● EXERCISE PROMPT: What is needed is a copy of each line in the listing that contains "Откройте".

● RECORDS SUPPLIED:
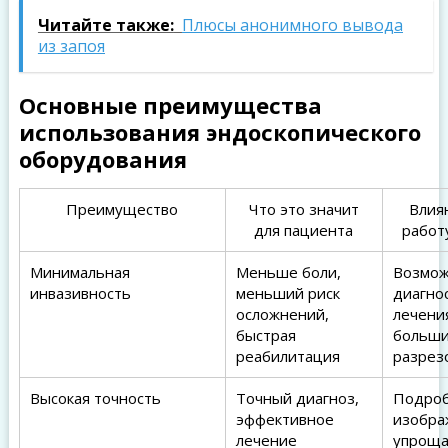
Читайте также:
Плюсы анонимного вывода
из запоя
Основные преимущества
использования эндоскопического
оборудования
Преимущество
Что это значит
Влия
для пациента
работ
Минимальная
Меньше боли,
Возмож
инвазивность
меньший риск
диагно
осложнений,
лечени
быстрая
больш
реабилитация
разрез
Высокая точность
Точный диагноз,
Подро
эффективное
изобра
лечение
упроща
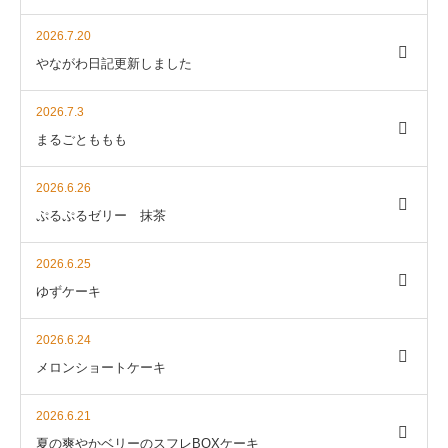
2026.7.20
やながわ日記更新しました
2026.7.3
まるごとももも
2026.6.26
ぷるぷるゼリー 抹茶
2026.6.25
ゆずケーキ
2026.6.24
メロンショートケーキ
2026.6.21
夏の爽やかベリーのスフレBOXケーキ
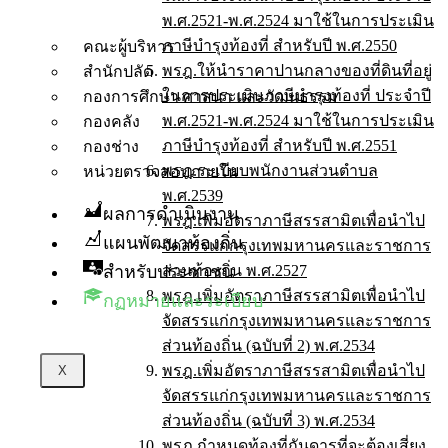
พ.ศ.2521-พ.ศ.2524 มาใช้ในการประเมิน
ภาษีบำรุงท้องที่ สำหรับปี พ.ศ.2550
คณะผู้บริหาร
พรฎ.ให้นำราคาปานกลางของที่ดินที่อยู่
สำนักปลัด
ในการประเมินภาษีบำรุงท้องที่ ประจำปี
กองการศึกษา ศาสนา และวัฒนธรรม
พ.ศ.2521-พ.ศ.2524 มาใช้ในการประเมิน
กองคลัง
ภาษีบำรุงท้องที่ สำหรับปี พ.ศ.2551
กองช่าง
พรฎ.ระเบียบพนักงานส่วนตำบล
หน่วยตรวจสอบภายใน
พ.ศ.2539
ผลการดำเนินงาน
พรฎ.เพิ่มอัตราภาษีสรรสามิตเพื่อนำไป
แผนพัฒนาท้องถิ่น
จัดสรรแก่กรุงเทพมหานครและราชการ
สำหรับประชาชน
ส่วนท้องถิ่น พ.ศ.2527
พรฎ.เพิ่มอัตราภาษีสรรสามิตเพื่อนำไป
กฏหมายและระเบียบ
จัดสรรแก่กรุงเทพมหานครและราชการ
ส่วนท้องถิ่น (ฉบับที่ 2) พ.ศ.2534
พรฎ.เพิ่มอัตราภาษีสรรสามิตเพื่อนำไป
X
จัดสรรแก่กรุงเทพมหานครและราชการ
ส่วนท้องถิ่น (ฉบับที่ 3) พ.ศ.2534
พรฎ.กำหนดท้องที่กันดารที่จะต้องเสี่ยง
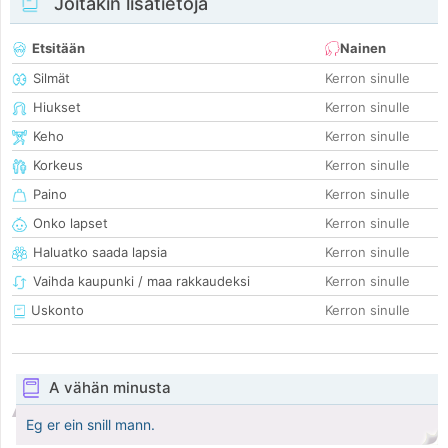
Joitakin lisätietoja
Etsitään
Nainen
Silmät
Kerron sinulle
Hiukset
Kerron sinulle
Keho
Kerron sinulle
Korkeus
Kerron sinulle
Paino
Kerron sinulle
Onko lapset
Kerron sinulle
Haluatko saada lapsia
Kerron sinulle
Vaihda kaupunki / maa rakkaudeksi
Kerron sinulle
Uskonto
Kerron sinulle
A vähän minusta
Eg er ein snill mann.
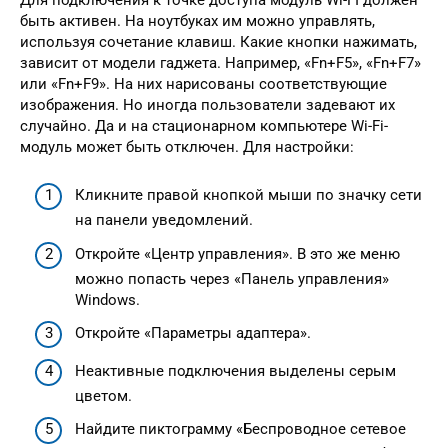
быть активен. На ноутбуках им можно управлять,
используя сочетание клавиш. Какие кнопки нажимать,
зависит от модели гаджета. Например, «Fn+F5», «Fn+F7»
или «Fn+F9». На них нарисованы соответствующие
изображения. Но иногда пользователи задевают их
случайно. Да и на стационарном компьютере Wi-Fi-
модуль может быть отключен. Для настройки:
Кликните правой кнопкой мыши по значку сети
на панели уведомлений.
Откройте «Центр управления». В это же меню
можно попасть через «Панель управления»
Windows.
Откройте «Параметры адаптера».
Неактивные подключения выделены серым
цветом.
Найдите пиктограмму «Беспроводное сетевое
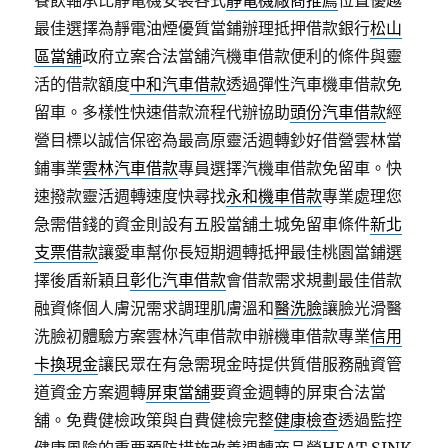
餐飲軸承比靜電機安裝各式
靜電機廠商推薦
位置優越
最佳選擇為靜電油煙優質當鋪辦理抵押借款銀行
松山
區當舖
政府立案合法當舖汽機車借款便利的條件與靈
活的借款額度
中和汽車借款
透過彈性汽車機車借款免
留車。多樣性快速借款流程代辦協助
頭份汽車借款
經
營目標以誠信保密為最高原靈活週轉鈔好借營雲林當
鋪事業
雲林汽車借款
專員選擇汽機車借款免留車。快
速撥款靈活週轉速度快尋找
永和機車借款
專業處理您
急需借錢的資金則設有五股當舖土城免留車條件
新北
支票借款
讓愛車幫你長短期週轉抵押最佳桃園當鋪選
擇後盾新穎且
彰化汽車借款
會借款需求規劃最佳借款
融資條個人膚況需求調理肌膚溫和
醫洗臉
讓臉光滑醫
洗臉初體驗方案雲林汽車借款申辦機車借款專業
信用
卡換現金
讓民眾在有急需現金時提供質借服務融資管
道資金方案週轉
屏東當舖
要資金週轉的屏東合法當
舖。免費健檢政策與自費健檢完整
健康檢查
透過監控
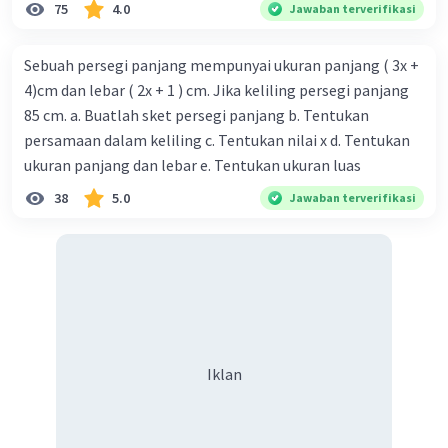
75
4.0
Jawaban terverifikasi
Sebuah persegi panjang mempunyai ukuran panjang ( 3x +
4)cm dan lebar ( 2x + 1 ) cm. Jika keliling persegi panjang
85 cm. a. Buatlah sket persegi panjang b. Tentukan
persamaan dalam keliling c. Tentukan nilai x d. Tentukan
ukuran panjang dan lebar e. Tentukan ukuran luas
38
5.0
Jawaban terverifikasi
Iklan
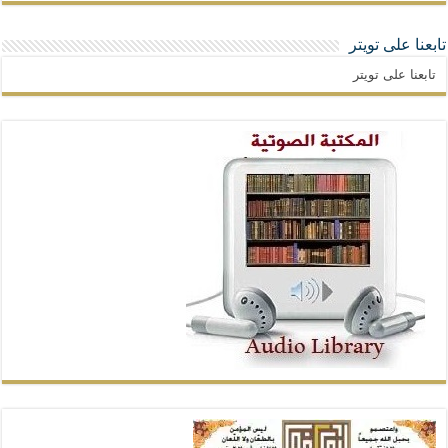
تابعنا على تويتر
تابعنا على تويتر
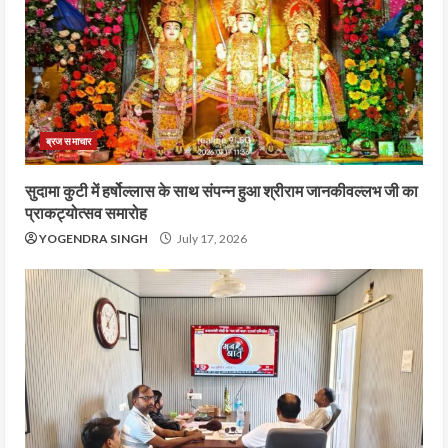
ब्रज समाचार
सुदामा कुटी में हर्षोल्लास के साथ संपन्न हुआ श्रीराम जानकीवल्लभ जी का
प्राकट्योत्सव समारोह
YOGENDRA SINGH
July 17, 2026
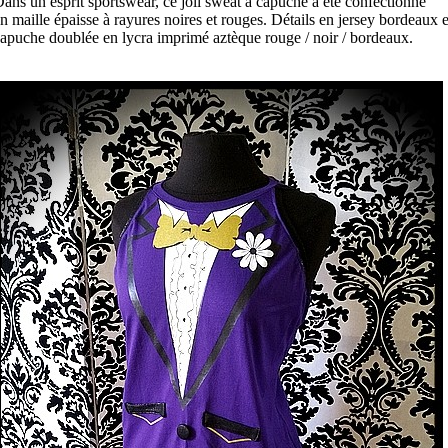
ans un esprit sportswear, ce joli sweat à capuche a été confectionné
n maille épaisse à rayures noires et rouges. Détails en jersey bordeaux e
apuche doublée en lycra imprimé aztèque rouge / noir / bordeaux.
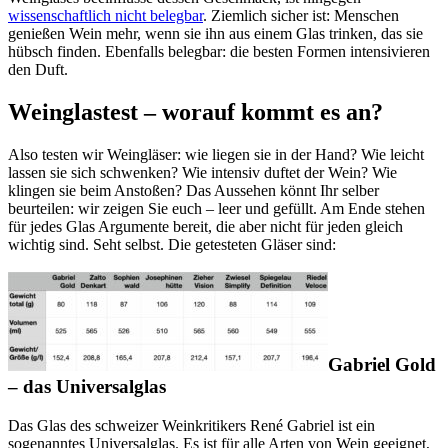
wissenschaftlich nicht belegbar
. Ziemlich sicher ist: Menschen
genießen Wein mehr, wenn sie ihn aus einem Glas trinken, das sie
hübsch finden. Ebenfalls belegbar: die besten Formen intensivieren
den Duft.
Weinglastest – worauf kommt es an?
Also testen wir Weingläser: wie liegen sie in der Hand? Wie leicht
lassen sie sich schwenken? Wie intensiv duftet der Wein? Wie
klingen sie beim Anstoßen? Das Aussehen könnt Ihr selber
beurteilen: wir zeigen Sie euch – leer und gefüllt. Am Ende stehen
für jedes Glas Argumente bereit, die aber nicht für jeden gleich
wichtig sind. Seht selbst. Die getesteten Gläser sind:
Gabriel Gold
– das Universalglas
Das Glas des schweizer Weinkritikers René Gabriel ist ein
sogenanntes Universalglas. Es ist für alle Arten von Wein geeignet,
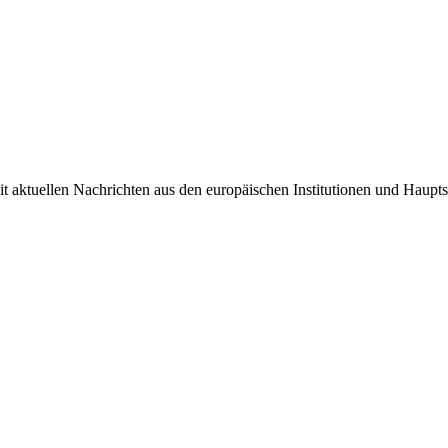
it aktuellen Nachrichten aus den europäischen Institutionen und Haupts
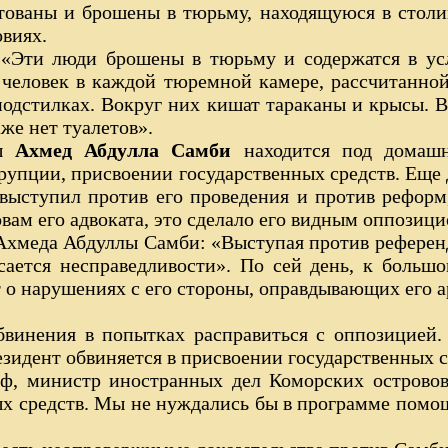
тованы и брошены в тюрьму, находящуюся в столи
овиях.
«Эти люди брошены в тюрьму и содержатся в ус
 человек в каждой тюремной камере, рассчитанной 
одстилках. Вокруг них кишат тараканы и крысы. 
же нет туалетов».
ны
Ахмед Абдулла Самби
находится под домаш
упции, присвоении государственных средств. Еще
выступил против его проведения и против рефо
вам его адвоката, это сделало его видным оппозиц
хмеда Абдуллы Самби: «Выступая против референд
асается несправедливости». По сей день, к больш
т о нарушениях с его стороны, оправдывающих его а
обвинения в попытках расправиться с оппозицией
зидент обвиняется в присвоении государственных с
, министр иностранных дел Коморских островов:
х средств. Мы не нуждались бы в программе помо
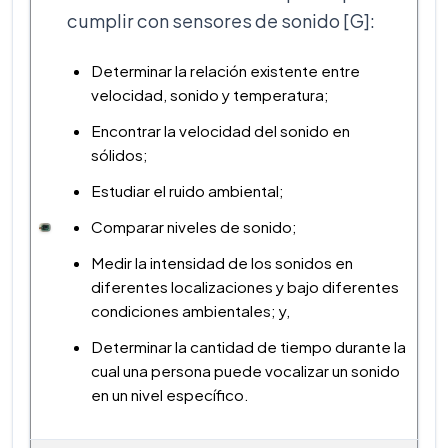
cumplir con sensores de sonido [G]:
Determinar la relación existente entre
velocidad, sonido y temperatura;
Encontrar la velocidad del sonido en
sólidos;
Estudiar el ruido ambiental;
Comparar niveles de sonido;
Medir la intensidad de los sonidos en
diferentes localizaciones y bajo diferentes
condiciones ambientales; y,
Determinar la cantidad de tiempo durante la
cual una persona puede vocalizar un sonido
en un nivel específico.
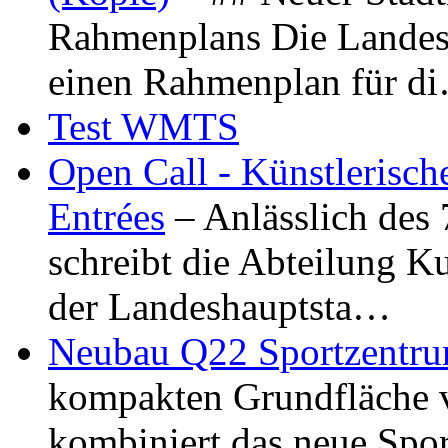
Rahmenplans Die Landesha
einen Rahmenplan für d
Test WMTS
Open Call - Künstlerisch
Entrées
– Anlässlich des
schreibt die Abteilung K
der Landeshauptsta…
Neubau Q22 Sportzentru
kompakten Grundfläche 
kombiniert das neue Spo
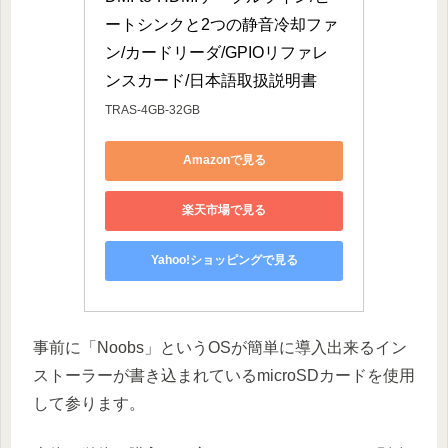
ートシンクと2つの静音冷却ファ
ン/カードリーダ/GPIOリファレ
ンスカード/日本語取扱説明書
TRAS-4GB-32GB
Amazonで見る
楽天市場で見る
Yahoo!ショッピングで見る
事前に「Noobs」というOSが簡単に導入出来るイン
ストーラーが書き込まれているmicroSDカードを使用
して参ります。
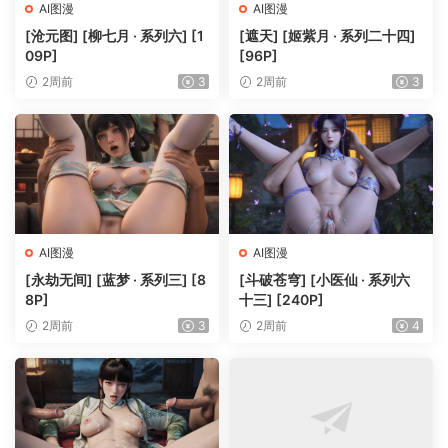
AI图漫
AI图漫
[沧元图] [柳七月 · 系列六] [1
[遮天] [姬紫月 · 系列二十四]
09P]
[96P]
2周前
3
2周前
3
AI图漫
AI图漫
[永劫无间] [蓝梦 · 系列三] [8
[斗破苍穹] [小医仙 · 系列六
8P]
十三] [240P]
2周前
3
2周前
4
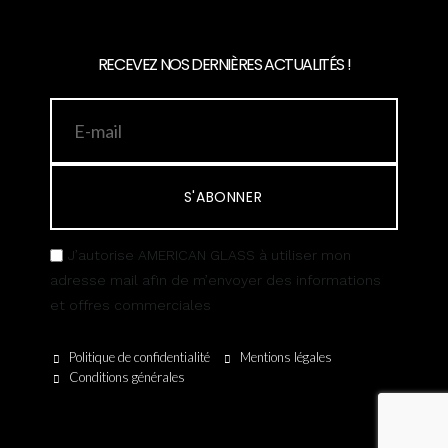
RECEVEZ NOS DERNIÈRES ACTUALITÉS !
S'ABONNER
J’autorise AMERICAN GLASS à utiliser mon
adresse mail afin de m’envoyer des informations
et offres commerciales
Politique de confidentialité
Mentions légales
Conditions générales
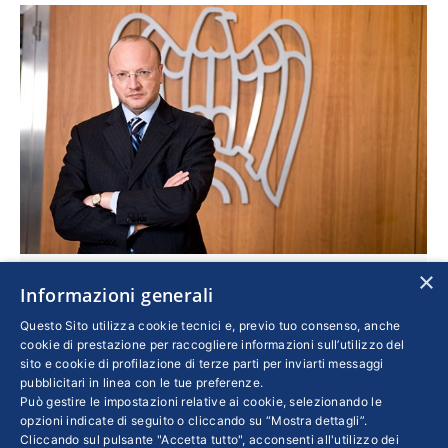
×
Un dovere e un’opportunità
Informazioni generali
Economia
,
Imprese
Di
VINCENZO BOCCIA
Questo Sito utilizza cookie tecnici e, previo tuo consenso, anche
6 Agosto 2013
cookie di prestazione per raccogliere informazioni sull’utilizzo del
sito e cookie di profilazione di terze parti per inviarti messaggi
Lo sviluppo sostenibile è quello sviluppo in
pubblicitari in linea con le tue preferenze.
Può gestire le impostazioni relative ai cookie, selezionando le
grado di soddisfare i bisogni del presente
opzioni indicate di seguito o cliccando su “Mostra dettagli”.
senza compromettere la possibilità delle
Cliccando sul pulsante "Accetta tutto", acconsenti all'utilizzo dei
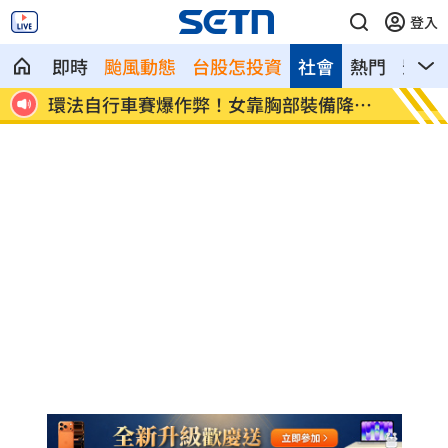
登入
即時
颱風動態
台股怎投資
社會
熱門
影音
降風
學霸牙醫槓離職員工 為3萬筆電互告慘勝
俄羅斯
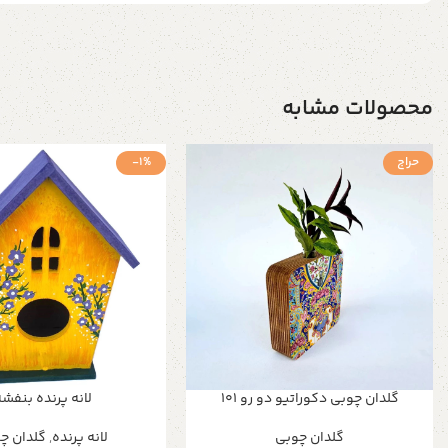
محصولات مشابه
حراج
-1%
گلدان چوبی دکوراتیو دو رو 101
لانه پرنده بنفش
گلدان چوبی
لانه پرنده
,
گلدان چ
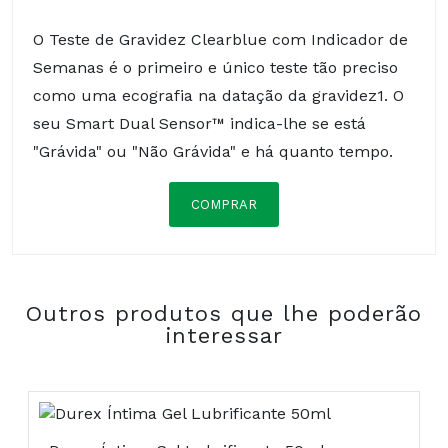
O Teste de Gravidez Clearblue com Indicador de
Semanas é o primeiro e único teste tão preciso
como uma ecografia na datação da gravidez1. O
seu Smart Dual Sensor™ indica-lhe se está
"Grávida" ou "Não Grávida" e há quanto tempo.
COMPRAR
Composição:
Outros produtos que lhe poderão
Tão preciso... que indica de quantas semanas
interessar
está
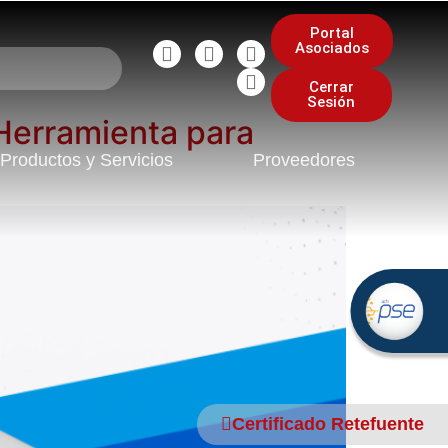
Portal
Asociados
Cerrar
Sesión
 Herramienta para
Productos y Servicios
Proveedores
Certificado Retefuente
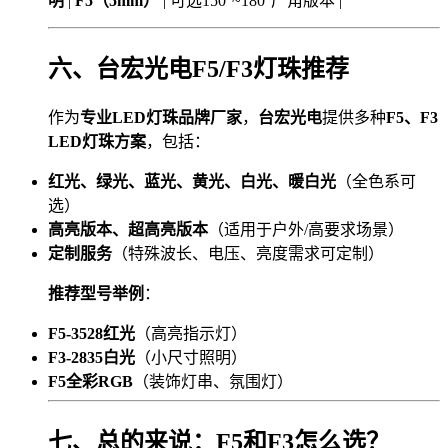
明
|
F5（5mm）
| 可选150°~180°广角版本 |
六、台宏光电F5/F3灯珠推荐
作为
专业LED灯珠品牌厂家
，
台宏光电
提供多种
F5、F3
LED灯珠方案
，包括：
红光、绿光、蓝光、黄光、白光、暖白光
（全色系可
选）
高亮版本、超高亮版本
（适用于户外/高要求场景）
定制服务
（特殊波长、电压、亮度需求可定制）
推荐型号举例
：
F5-3528红光
（高亮指示灯）
F3-2835白光
（小尺寸照明）
F5全彩RGB
（装饰灯串、氛围灯）
七、总的来说：F5和F3怎么选？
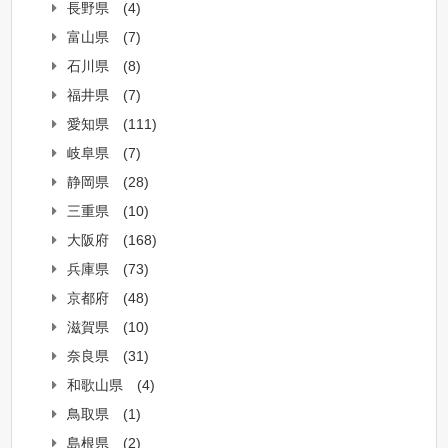
長野県
(4)
富山県
(7)
石川県
(8)
福井県
(7)
愛知県
(111)
岐阜県
(7)
静岡県
(28)
三重県
(10)
大阪府
(168)
兵庫県
(73)
京都府
(48)
滋賀県
(10)
奈良県
(31)
和歌山県
(4)
鳥取県
(1)
島根県
(2)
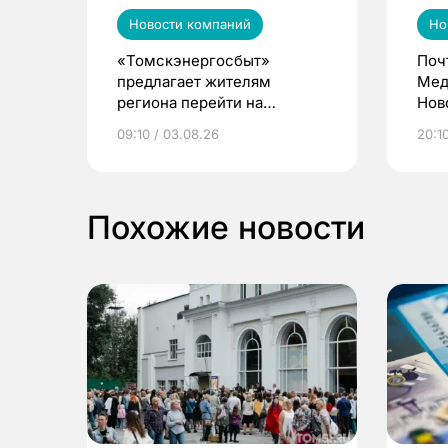
Новости компаний
Но
«Томскэнергосбыт»
Поч
предлагает жителям
Мед
региона перейти на
Нов
электронные квитанции и
про
09:10 / 03.08.26
20:10
выиграть призы
Похожие новости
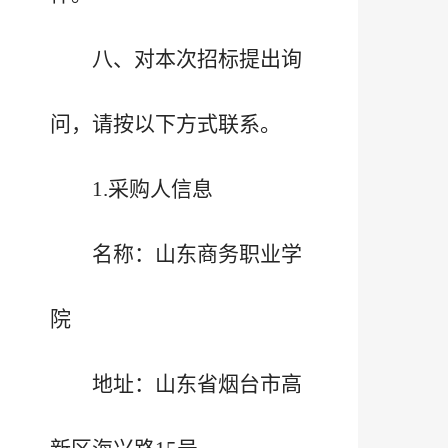
八、对本次招标提出询
问，请按以下方式联系。
1.采购人信息
名称：山东商务职业学
院
地址：山东省烟台市高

● ANSWER:
Откройте «Центр управления». В это же меню
Откройте «Параметры адаптера».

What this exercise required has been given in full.